GPR19 single-labelling staining in the tumour samples was scored by the semiquantitative Immunoreactivity Score (IRS), as described by Remmele and Stegner (1987)20. The percentage of positive tumour cells in each of five categories (no positive cells, 0; < 10% positive cells, 1; 10%–50% positive cells, 2; 51%–80% positive cells, 3; and > 80% positive cells, 4) was multiplied by the staining intensity quantified in four categories (no staining, 0; mild staining, 1; moderate staining, 2; and strong staining, 3). IRS values ranged from 0–12. When a patient had more than one tumour tissue sample, the arithmetic mean was calculated from the IRS values of the different slides belonging to the same patient. Only tumours with an average IRS ≥ 3 were considered to be GPR19-positive. All immunohistochemically stained samples were evaluated by two independent, blinded investigators (LG, AL). For discrepant scores, final decisions were achieved by consensus.

Statistical analysis

We used SPSS 28.0.0.0 (IBM, Armonk, NY, USA) for statistical analysis. Because the Kolmogorov–Smirnov test showed that the data were not normally distributed, the Kruskal–Wallis test, Mann–Whitney U test, Chi-square test, Kendall’s τ-b test, and Spearman’s rank correlation were performed. For survival analysis, the Kaplan–Meier method with a log-rank test was used. For all analyses, p values ≤ 0.05 were considered significant.

Conclusions

We have generated and characterised a novel rabbit anti-human GPR19 antibody that is well-suited for visualising human GPR19 expression in formalin-fixed, paraffin-embedded tissues.
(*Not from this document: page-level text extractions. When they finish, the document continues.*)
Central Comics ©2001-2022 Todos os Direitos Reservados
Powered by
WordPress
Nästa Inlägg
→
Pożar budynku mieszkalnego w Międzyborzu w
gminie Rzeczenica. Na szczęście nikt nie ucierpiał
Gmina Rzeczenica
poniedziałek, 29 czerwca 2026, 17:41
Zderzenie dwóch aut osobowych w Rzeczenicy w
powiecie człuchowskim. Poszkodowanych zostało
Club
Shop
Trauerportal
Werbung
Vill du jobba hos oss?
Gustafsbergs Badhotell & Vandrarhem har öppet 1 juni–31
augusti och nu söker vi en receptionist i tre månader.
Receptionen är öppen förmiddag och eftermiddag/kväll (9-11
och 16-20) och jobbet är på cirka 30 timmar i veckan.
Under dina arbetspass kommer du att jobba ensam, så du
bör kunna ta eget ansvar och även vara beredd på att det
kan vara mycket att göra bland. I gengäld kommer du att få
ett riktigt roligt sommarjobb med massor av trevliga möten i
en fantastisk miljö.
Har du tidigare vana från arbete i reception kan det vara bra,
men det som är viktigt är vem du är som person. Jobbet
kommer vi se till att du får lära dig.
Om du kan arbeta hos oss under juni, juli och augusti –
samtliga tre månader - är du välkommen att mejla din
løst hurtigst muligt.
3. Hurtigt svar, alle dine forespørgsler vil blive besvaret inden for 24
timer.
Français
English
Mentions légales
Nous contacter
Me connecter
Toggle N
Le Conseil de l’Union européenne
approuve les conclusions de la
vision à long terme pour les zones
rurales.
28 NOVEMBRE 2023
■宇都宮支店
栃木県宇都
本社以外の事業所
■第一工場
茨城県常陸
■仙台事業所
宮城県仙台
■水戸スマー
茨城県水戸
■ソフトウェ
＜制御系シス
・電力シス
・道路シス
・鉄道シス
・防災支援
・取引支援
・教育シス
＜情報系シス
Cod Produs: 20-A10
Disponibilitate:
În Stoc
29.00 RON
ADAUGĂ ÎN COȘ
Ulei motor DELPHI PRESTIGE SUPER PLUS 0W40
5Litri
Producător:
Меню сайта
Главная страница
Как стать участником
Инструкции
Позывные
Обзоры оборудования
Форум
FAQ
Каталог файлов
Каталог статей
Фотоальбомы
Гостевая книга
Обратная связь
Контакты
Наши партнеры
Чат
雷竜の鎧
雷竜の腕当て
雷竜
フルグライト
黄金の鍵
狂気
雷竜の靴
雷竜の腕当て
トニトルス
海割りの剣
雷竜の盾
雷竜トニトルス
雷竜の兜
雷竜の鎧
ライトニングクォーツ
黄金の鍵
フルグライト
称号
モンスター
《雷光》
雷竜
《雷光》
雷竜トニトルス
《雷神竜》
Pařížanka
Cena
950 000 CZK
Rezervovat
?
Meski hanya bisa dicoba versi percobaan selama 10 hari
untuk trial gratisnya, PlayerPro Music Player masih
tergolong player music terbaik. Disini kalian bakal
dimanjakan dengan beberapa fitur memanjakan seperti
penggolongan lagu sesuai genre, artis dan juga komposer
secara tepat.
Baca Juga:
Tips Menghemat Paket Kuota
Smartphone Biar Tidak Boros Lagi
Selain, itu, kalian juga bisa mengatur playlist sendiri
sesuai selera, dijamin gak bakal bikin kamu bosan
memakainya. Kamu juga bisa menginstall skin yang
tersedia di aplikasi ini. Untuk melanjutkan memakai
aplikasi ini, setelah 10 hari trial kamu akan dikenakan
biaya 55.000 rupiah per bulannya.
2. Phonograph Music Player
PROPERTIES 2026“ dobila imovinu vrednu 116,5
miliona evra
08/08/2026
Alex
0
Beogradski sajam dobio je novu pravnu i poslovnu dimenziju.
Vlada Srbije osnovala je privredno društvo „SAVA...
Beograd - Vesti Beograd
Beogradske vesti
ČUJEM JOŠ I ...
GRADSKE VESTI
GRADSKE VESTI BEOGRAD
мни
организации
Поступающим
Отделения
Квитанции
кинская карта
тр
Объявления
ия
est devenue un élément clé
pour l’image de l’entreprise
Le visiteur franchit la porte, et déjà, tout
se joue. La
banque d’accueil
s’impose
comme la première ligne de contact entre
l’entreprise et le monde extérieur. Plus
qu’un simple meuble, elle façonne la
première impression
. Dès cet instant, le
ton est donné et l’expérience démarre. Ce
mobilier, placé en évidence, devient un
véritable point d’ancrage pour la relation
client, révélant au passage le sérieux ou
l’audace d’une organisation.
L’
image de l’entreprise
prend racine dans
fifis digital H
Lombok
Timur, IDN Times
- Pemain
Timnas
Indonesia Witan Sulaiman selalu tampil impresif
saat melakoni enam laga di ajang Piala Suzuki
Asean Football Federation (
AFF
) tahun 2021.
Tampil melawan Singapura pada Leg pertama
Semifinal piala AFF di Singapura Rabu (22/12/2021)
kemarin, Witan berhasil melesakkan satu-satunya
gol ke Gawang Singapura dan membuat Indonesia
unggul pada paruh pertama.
This antibody provided for the first time a broad profile of GPR19 protein expression in a wide variety of normal and neoplastic human tissues. In normal tissues, GPR19 was expressed mainly by neuronal and neuroendocrine structures and cells, whereas most tissues were GPR19-negative. Regarding the different tumour types, GPR19 was predominantly expressed in adenocarcinomas of the lung and lung tumours with a neuroendocrine background, and, to a lesser extent, in other neuroendocrine tumour entities such as medullary thyroid carcinomas, parathyroid adenomas, pheochromocytomas, and pancreatic neuroendocrine neoplasms. In adenocarcinomas and neuroendocrine tumours of the lung, GPR19 may serve as a suitable diagnostic or therapeutic target.